§ EXTRACTED INFORMATION:
▽
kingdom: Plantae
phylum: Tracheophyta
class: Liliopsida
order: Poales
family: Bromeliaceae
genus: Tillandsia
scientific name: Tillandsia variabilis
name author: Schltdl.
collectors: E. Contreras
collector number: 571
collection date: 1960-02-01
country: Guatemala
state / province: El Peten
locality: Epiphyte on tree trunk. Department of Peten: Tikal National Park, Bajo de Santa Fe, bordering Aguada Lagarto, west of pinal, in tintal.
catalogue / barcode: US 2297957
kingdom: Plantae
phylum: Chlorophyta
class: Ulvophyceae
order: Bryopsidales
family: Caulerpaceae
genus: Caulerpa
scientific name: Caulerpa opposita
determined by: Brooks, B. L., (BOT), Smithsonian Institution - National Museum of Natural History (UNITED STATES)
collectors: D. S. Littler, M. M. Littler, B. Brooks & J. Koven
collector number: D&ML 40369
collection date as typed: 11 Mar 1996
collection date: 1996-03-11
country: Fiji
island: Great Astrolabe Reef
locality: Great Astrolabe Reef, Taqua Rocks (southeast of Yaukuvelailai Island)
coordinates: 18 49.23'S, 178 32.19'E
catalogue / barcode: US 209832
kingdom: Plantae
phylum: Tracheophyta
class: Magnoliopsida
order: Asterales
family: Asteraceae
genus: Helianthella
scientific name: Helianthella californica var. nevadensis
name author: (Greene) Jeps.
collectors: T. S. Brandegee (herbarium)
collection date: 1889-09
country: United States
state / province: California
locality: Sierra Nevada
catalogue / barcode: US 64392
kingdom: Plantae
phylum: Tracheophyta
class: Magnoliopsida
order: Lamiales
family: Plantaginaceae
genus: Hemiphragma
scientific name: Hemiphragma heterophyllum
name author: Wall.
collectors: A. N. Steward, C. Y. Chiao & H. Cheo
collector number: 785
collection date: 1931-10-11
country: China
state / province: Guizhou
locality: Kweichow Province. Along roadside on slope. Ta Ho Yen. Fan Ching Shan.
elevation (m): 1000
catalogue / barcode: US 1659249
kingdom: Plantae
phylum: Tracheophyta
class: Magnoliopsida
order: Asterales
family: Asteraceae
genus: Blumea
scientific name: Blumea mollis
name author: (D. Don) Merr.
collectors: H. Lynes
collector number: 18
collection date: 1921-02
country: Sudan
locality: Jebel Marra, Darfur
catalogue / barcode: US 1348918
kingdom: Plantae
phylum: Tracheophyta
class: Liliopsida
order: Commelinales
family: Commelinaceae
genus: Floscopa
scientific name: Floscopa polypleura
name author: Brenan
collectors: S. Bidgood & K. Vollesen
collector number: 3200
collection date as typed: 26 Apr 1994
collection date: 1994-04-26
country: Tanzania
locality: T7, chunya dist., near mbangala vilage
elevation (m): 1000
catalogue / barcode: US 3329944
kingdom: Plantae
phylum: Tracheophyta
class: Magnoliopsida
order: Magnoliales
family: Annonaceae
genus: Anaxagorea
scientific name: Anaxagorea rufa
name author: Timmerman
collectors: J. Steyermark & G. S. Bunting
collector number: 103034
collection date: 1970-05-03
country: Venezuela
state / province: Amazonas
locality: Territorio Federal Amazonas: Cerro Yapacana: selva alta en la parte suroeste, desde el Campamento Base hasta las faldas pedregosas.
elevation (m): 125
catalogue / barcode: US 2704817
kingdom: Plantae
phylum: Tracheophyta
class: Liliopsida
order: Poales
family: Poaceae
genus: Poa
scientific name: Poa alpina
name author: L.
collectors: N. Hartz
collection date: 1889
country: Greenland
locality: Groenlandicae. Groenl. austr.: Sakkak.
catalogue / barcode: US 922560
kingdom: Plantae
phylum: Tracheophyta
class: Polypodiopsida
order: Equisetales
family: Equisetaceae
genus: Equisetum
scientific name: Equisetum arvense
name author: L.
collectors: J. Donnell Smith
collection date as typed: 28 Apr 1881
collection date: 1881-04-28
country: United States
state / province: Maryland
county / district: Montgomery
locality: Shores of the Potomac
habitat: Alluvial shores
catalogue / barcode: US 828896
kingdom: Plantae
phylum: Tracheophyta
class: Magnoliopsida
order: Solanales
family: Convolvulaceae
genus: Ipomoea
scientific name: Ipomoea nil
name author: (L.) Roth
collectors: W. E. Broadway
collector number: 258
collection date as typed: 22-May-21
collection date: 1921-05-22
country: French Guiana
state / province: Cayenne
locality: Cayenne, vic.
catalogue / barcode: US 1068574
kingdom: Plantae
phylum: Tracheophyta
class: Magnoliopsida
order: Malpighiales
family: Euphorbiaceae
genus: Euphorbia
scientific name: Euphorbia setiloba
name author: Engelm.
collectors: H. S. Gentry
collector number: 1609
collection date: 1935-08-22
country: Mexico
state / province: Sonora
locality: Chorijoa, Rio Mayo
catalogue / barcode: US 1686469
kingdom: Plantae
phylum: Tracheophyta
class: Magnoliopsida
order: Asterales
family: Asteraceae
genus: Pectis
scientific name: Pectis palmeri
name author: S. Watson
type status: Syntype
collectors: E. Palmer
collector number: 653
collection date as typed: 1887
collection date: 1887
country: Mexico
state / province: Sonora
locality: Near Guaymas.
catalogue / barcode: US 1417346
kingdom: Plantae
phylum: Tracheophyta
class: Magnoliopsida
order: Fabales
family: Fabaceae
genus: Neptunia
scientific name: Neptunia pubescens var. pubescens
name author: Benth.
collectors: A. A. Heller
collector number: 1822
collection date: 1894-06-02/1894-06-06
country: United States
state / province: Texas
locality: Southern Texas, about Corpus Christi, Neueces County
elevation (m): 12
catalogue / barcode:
△
Render every line of the material above as a JSON list of strings, one string per line, leaving out blank lines.

§ COMPLETE OUTPUT:
[
  "kingdom: Plantae",
  "phylum: Tracheophyta",
  "class: Liliopsida",
  "order: Poales",
  "family: Bromeliaceae",
  "genus: Tillandsia",
  "scientific name: Tillandsia variabilis",
  "name author: Schltdl.",
  "collectors: E. Contreras",
  "collector number: 571",
  "collection date: 1960-02-01",
  "country: Guatemala",
  "state / province: El Peten",
  "locality: Epiphyte on tree trunk. Department of Peten: Tikal National Park, Bajo de Santa Fe, bordering Aguada Lagarto, west of pinal, in tintal.",
  "catalogue / barcode: US 2297957",
  "kingdom: Plantae",
  "phylum: Chlorophyta",
  "class: Ulvophyceae",
  "order: Bryopsidales",
  "family: Caulerpaceae",
  "genus: Caulerpa",
  "scientific name: Caulerpa opposita",
  "determined by: Brooks, B. L., (BOT), Smithsonian Institution - National Museum of Natural History (UNITED STATES)",
  "collectors: D. S. Littler, M. M. Littler, B. Brooks & J. Koven",
  "collector number: D&ML 40369",
  "collection date as typed: 11 Mar 1996",
  "collection date: 1996-03-11",
  "country: Fiji",
  "island: Great Astrolabe Reef",
  "locality: Great Astrolabe Reef, Taqua Rocks (southeast of Yaukuvelailai Island)",
  "coordinates: 18 49.23'S, 178 32.19'E",
  "catalogue / barcode: US 209832",
  "kingdom: Plantae",
  "phylum: Tracheophyta",
  "class: Magnoliopsida",
  "order: Asterales",
  "family: Asteraceae",
  "genus: Helianthella",
  "scientific name: Helianthella californica var. nevadensis",
  "name author: (Greene) Jeps.",
  "collectors: T. S. Brandegee (herbarium)",
  "collection date: 1889-09",
  "country: United States",
  "state / province: California",
  "locality: Sierra Nevada",
  "catalogue / barcode: US 64392",
  "kingdom: Plantae",
  "phylum: Tracheophyta",
  "class: Magnoliopsida",
  "order: Lamiales",
  "family: Plantaginaceae",
  "genus: Hemiphragma",
  "scientific name: Hemiphragma heterophyllum",
  "name author: Wall.",
  "collectors: A. N. Steward, C. Y. Chiao & H. Cheo",
  "collector number: 785",
  "collection date: 1931-10-11",
  "country: China",
  "state / province: Guizhou",
  "locality: Kweichow Province. Along roadside on slope. Ta Ho Yen. Fan Ching Shan.",
  "elevation (m): 1000",
  "catalogue / barcode: US 1659249",
  "kingdom: Plantae",
  "phylum: Tracheophyta",
  "class: Magnoliopsida",
  "order: Asterales",
  "family: Asteraceae",
  "genus: Blumea",
  "scientific name: Blumea mollis",
  "name author: (D. Don) Merr.",
  "collectors: H. Lynes",
  "collector number: 18",
  "collection date: 1921-02",
  "country: Sudan",
  "locality: Jebel Marra, Darfur",
  "catalogue / barcode: US 1348918",
  "kingdom: Plantae",
  "phylum: Tracheophyta",
  "class: Liliopsida",
  "order: Commelinales",
  "family: Commelinaceae",
  "genus: Floscopa",
  "scientific name: Floscopa polypleura",
  "name author: Brenan",
  "collectors: S. Bidgood & K. Vollesen",
  "collector number: 3200",
  "collection date as typed: 26 Apr 1994",
  "collection date: 1994-04-26",
  "country: Tanzania",
  "locality: T7, chunya dist., near mbangala vilage",
  "elevation (m): 1000",
  "catalogue / barcode: US 3329944",
  "kingdom: Plantae",
  "phylum: Tracheophyta",
  "class: Magnoliopsida",
  "order: Magnoliales",
  "family: Annonaceae",
  "genus: Anaxagorea",
  "scientific name: Anaxagorea rufa",
  "name author: Timmerman",
  "collectors: J. Steyermark & G. S. Bunting",
  "collector number: 103034",
  "collection date: 1970-05-03",
  "country: Venezuela",
  "state / province: Amazonas",
  "locality: Territorio Federal Amazonas: Cerro Yapacana: selva alta en la parte suroeste, desde el Campamento Base hasta las faldas pedregosas.",
  "elevation (m): 125",
  "catalogue / barcode: US 2704817",
  "kingdom: Plantae",
  "phylum: Tracheophyta",
  "class: Liliopsida",
  "order: Poales",
  "family: Poaceae",
  "genus: Poa",
  "scientific name: Poa alpina",
  "name author: L.",
  "collectors: N. Hartz",
  "collection date: 1889",
  "country: Greenland",
  "locality: Groenlandicae. Groenl. austr.: Sakkak.",
  "catalogue / barcode: US 922560",
  "kingdom: Plantae",
  "phylum: Tracheophyta",
  "class: Polypodiopsida",
  "order: Equisetales",
  "family: Equisetaceae",
  "genus: Equisetum",
  "scientific name: Equisetum arvense",
  "name author: L.",
  "collectors: J. Donnell Smith",
  "collection date as typed: 28 Apr 1881",
  "collection date: 1881-04-28",
  "country: United States",
  "state / province: Maryland",
  "county / district: Montgomery",
  "locality: Shores of the Potomac",
  "habitat: Alluvial shores",
  "catalogue / barcode: US 828896",
  "kingdom: Plantae",
  "phylum: Tracheophyta",
  "class: Magnoliopsida",
  "order: Solanales",
  "family: Convolvulaceae",
  "genus: Ipomoea",
  "scientific name: Ipomoea nil",
  "name author: (L.) Roth",
  "collectors: W. E. Broadway",
  "collector number: 258",
  "collection date as typed: 22-May-21",
  "collection date: 1921-05-22",
  "country: French Guiana",
  "state / province: Cayenne",
  "locality: Cayenne, vic.",
  "catalogue / barcode: US 1068574",
  "kingdom: Plantae",
  "phylum: Tracheophyta",
  "class: Magnoliopsida",
  "order: Malpighiales",
  "family: Euphorbiaceae",
  "genus: Euphorbia",
  "scientific name: Euphorbia setiloba",
  "name author: Engelm.",
  "collectors: H. S. Gentry",
  "collector number: 1609",
  "collection date: 1935-08-22",
  "country: Mexico",
  "state / province: Sonora",
  "locality: Chorijoa, Rio Mayo",
  "catalogue / barcode: US 1686469",
  "kingdom: Plantae",
  "phylum: Tracheophyta",
  "class: Magnoliopsida",
  "order: Asterales",
  "family: Asteraceae",
  "genus: Pectis",
  "scientific name: Pectis palmeri",
  "name author: S. Watson",
  "type status: Syntype",
  "collectors: E. Palmer",
  "collector number: 653",
  "collection date as typed: 1887",
  "collection date: 1887",
  "country: Mexico",
  "state / province: Sonora",
  "locality: Near Guaymas.",
  "catalogue / barcode: US 1417346",
  "kingdom: Plantae",
  "phylum: Tracheophyta",
  "class: Magnoliopsida",
  "order: Fabales",
  "family: Fabaceae",
  "genus: Neptunia",
  "scientific name: Neptunia pubescens var. pubescens",
  "name author: Benth.",
  "collectors: A. A. Heller",
  "collector number: 1822",
  "collection date: 1894-06-02/1894-06-06",
  "country: United States",
  "state / province: Texas",
  "locality: Southern Texas, about Corpus Christi, Neueces County",
  "elevation (m): 12",
  "catalogue / barcode:"
]